这次路上没有玉嘉那么事儿的人,他们走得快了许多。
由于阴冢是“凹”型往下的,像盘旋在一个山洞,几个人便是不说话,脚步却有回声。而且越往下走,回应越响,光线似乎也越暗,沉闷的空气中,有一种令人毛骨悚然的凉意。
途中,宋熹一直没有讲话,但却走在墨九的前方,身体力行地为她做着“引路人”,以免她失足滑倒,栽入谷底。反倒是宋骜屁话有点多,与宋妍兄妹两个你一句,我一句,口不能停,那聒噪的性子简直像一个娘生的。
“我好害怕啊,小寡妇。”宋妍拉住墨九的袖子,“这都什么鬼地方!”
“晓得害怕你还来?”墨九没有回头,只低笑。
宋妍是郡主,若非她自告奋勇,没人敢让她来做苦工。
“不识好歹!我不是担心你的安危嘛?”宋妍不客气地斥完她,又无辜地哼道:“好歹本郡主也是有武艺傍身之人,哪里像你,手无缚鸡之力,勉勉强强爬个柱子都累死累活……”
不得不说宋妍确实是个彪悍的女汉子,嘴上喊着害怕,其实精神头却很好。不仅主动请缨陪墨九前往阴冢,在下阴冢时,还完全放弃郡主之尊,带了一些入墓器具与食物。身上负重,气喘如牛,她还有闲心与墨九唠嗑。
一个艮墓,考验的不仅是人心,更是人品。
墨九对宋妍的看法,和初见时相比,已有翻天覆地的变化。
于是与她玩笑,也更随性。
“是是是,郡主巾帼不让须眉!幸亏有郡主保护,要不然,我死都不知道怎么死的……”
“嘘!”彭欣突地出声打断,“不要提死。
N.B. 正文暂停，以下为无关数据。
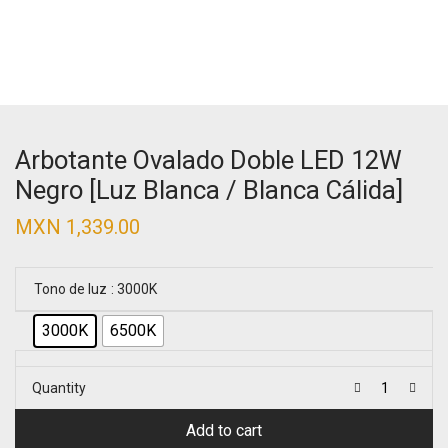
Arbotante Ovalado Doble LED 12W
Negro [Luz Blanca / Blanca Cálida]
MXN
1,339.00
Tono de luz
: 3000K
3000K
6500K
Quantity
Add to cart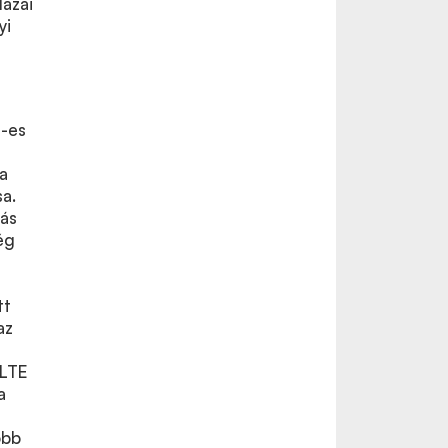
Hazai
yi
-es
a
sa.
ás
ég
tt
az
ELTE
a
őbb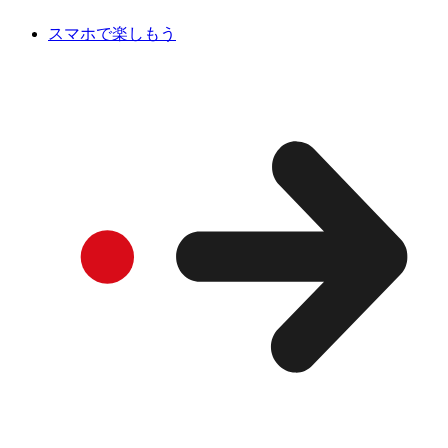
スマホで楽しもう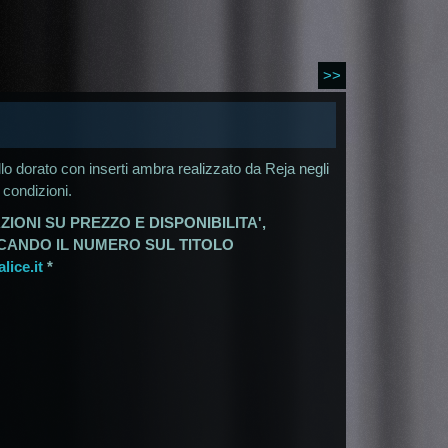
>>
lo dorato con inserti ambra realizzato da Reja negli
 condizioni.
ZIONI SU PREZZO E DISPONIBILITA',
ICANDO IL NUMERO SUL TITOLO
ice.it
*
不吉!”
她的话,平添惊悚感。
众人顿时噤声,连呼吸都屏紧。
静寂中,风灯的火光弱得如同鬼火。
小心翼翼地坚持着,等到达谷底,发现下方也是一个平台,与阳冢类同。为防“阴阳杀”,这次下阳冢的人不多,火相对也少,平台上的景物不能全见,却有一股子阴凉的气息迎面扑来,让人骨头缝飕飕泛凉。
“哇!这就是阴冢了?”宋妍的好奇心与探险精神,简直让人佩服,“古墓也……墨九,那把剑插在哪里?要不要也先堵柱子?我去数一数,柱子是不是有八根,是不是在八个八卦方位?”
看她经验值爆棚的样子,墨九哭笑不得地拦住宋妍,
“不要乱走!”
“……没见有什么啊?你害怕啊?”宋妍奇怪地瞥她。
“无知者,才无惧。”
“咦,小寡妇你啥意思?”
“意思是你站好!”墨九与宋妍熟了,也不管她是不是郡主,一把将她扼住,四周观察一下,慢慢阖眸,也不晓得是冷风吹的,还是“阴阳杀”的毒性激得,她不由自主打了个哆嗦。
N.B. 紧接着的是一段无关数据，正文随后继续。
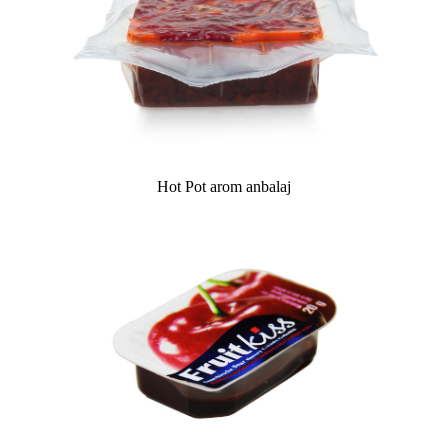
Hot Pot arom anbalaj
缓了缓,她镇定心神,偏头看向宋熹,“有没有感觉到什么不对?”
宋熹掀了掀“防毒面具”,细细一嗅,“有怪味儿……”
“是有,我也闻到了,难道这个就是阴阳杀?”宋骜接过话头,莫名兴奋起来,一副跃跃欲试的样子,恨不得取下“防具面具”,好好享受一下“阴阳杀”的*滋味儿。这种为了*一度,就小命都可以不要的风流种子,让墨九揉着闷痛的额头,鄙视不已。
“时间不多,准备干活吧!”
“是,钜子。”三名侍卫都是没经过事儿的稚儿,又戴了“防毒面具”,看上去都没有什么特殊反应,只是情绪略略有些紧张。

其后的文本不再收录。